Para empeorar las cosas, la ciudad extrae tanta agua de sus acuíferos que algunos barrios se hunden hasta 30 centímetros (un pie) al año, lo que altera la capacidad del sistema de alcantarillado, dijo Sergio Palacios Mayorga, profesor de la Universidad Nacional Autónoma de México, quien estudia el manejo de residuos sólidos.
“Lo que está sucediendo es que el sistema de drenaje está perdiendo presión porque la ciudad se está hundiendo, y las aguas residuales circulan más lentamente o se estancan completamente en algunos lugares”, dijo.
Los intercesores de la Ciudad de México dicen que los problemas de olor de la capital vienen y van, y que no afectan por igual a todas las zonas de la urbe.
Pero para una metrópolis tan grande en un país en desarrollo donde hay aceite hirviendo en miles de puestos de comida callejeros, las cosas se pueden poner peor.
“Hay olores en la ciudad, definitivamente, pero están en zonas donde el drenaje no funciona muy bien”, afirmó Ricardo Estrada, subdirector de reciclaje de la Secretaría de Obras y Servicios de la ciudad.
A lo largo y ancho de la ciudad se han instalado bombas para ayudar a impulsar el agua por el alcantarillado de la urbe, que se fundó hace más de 600 años sobre el lecho de un lago rodeado de montañas.
Las bombas tienen ventilas que expulsan un hediondo gas a cielo abierto. Una de esas ventilas está instalada en la escultura de “El Caballito”, que se asienta en el elegante Paseo de la Reforma.

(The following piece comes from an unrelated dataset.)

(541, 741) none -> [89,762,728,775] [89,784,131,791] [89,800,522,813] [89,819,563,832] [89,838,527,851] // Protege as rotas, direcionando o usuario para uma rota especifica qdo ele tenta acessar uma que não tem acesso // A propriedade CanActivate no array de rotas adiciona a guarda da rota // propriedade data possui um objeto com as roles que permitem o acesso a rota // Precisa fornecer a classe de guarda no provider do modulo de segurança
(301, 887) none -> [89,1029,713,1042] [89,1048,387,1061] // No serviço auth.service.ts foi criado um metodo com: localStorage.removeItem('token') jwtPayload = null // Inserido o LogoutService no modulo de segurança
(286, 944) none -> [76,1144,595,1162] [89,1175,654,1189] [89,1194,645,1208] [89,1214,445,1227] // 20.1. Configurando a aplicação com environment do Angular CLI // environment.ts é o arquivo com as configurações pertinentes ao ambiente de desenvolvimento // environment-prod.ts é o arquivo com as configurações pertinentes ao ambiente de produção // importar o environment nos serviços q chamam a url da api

El sistema de drenaje de la zona metropolitana recibe actualmente más de 50.000 litros (13.000 galones) de aguas residuales por segundo, suficientes para llenar una piscina olímpica cada minuto.
Los habitantes de la ciudad han aprendido a vivir con los olores.
Algunos corredores y ciclistas usan mascarillas quirúrgicas para tratar de protegerse de la contaminación y el aire enrarecido. Los dueños de restaurantes, vendedores de comida, lustradores de calzado y cualquiera que trabaje sobre la acera tapan las alcantarillas con pedazos de alfombra o bolsas de plástico.
Los clientes de cafés al aire libre arrugan la nariz al percibir el hedor y se cambian a una mesa en el interior.
José García, un lustrador de calzado de 48 años que ofrece sus servicios sobre la avenida Reforma, usa una bolsa de plástico y un pedazo de alfombra para tratar de contener el olor, pero aun así sus clientes lo perciben.
“Me dicen que huele a cloaca”, dijo García. “Yo también lo huelo, a veces, pero ¿qué le va uno a hacer? Hay otras esquinas donde huele peor”.
García dijo que ha trabajado en el mismo lugar por 33 años, y que todo el tiempo ha percibido un olor fétido.
“Somos miles y miles de personas con un mal sistema de drenaje. ¡Imagínese!”, dijo. “Yo ya me acostumbré”.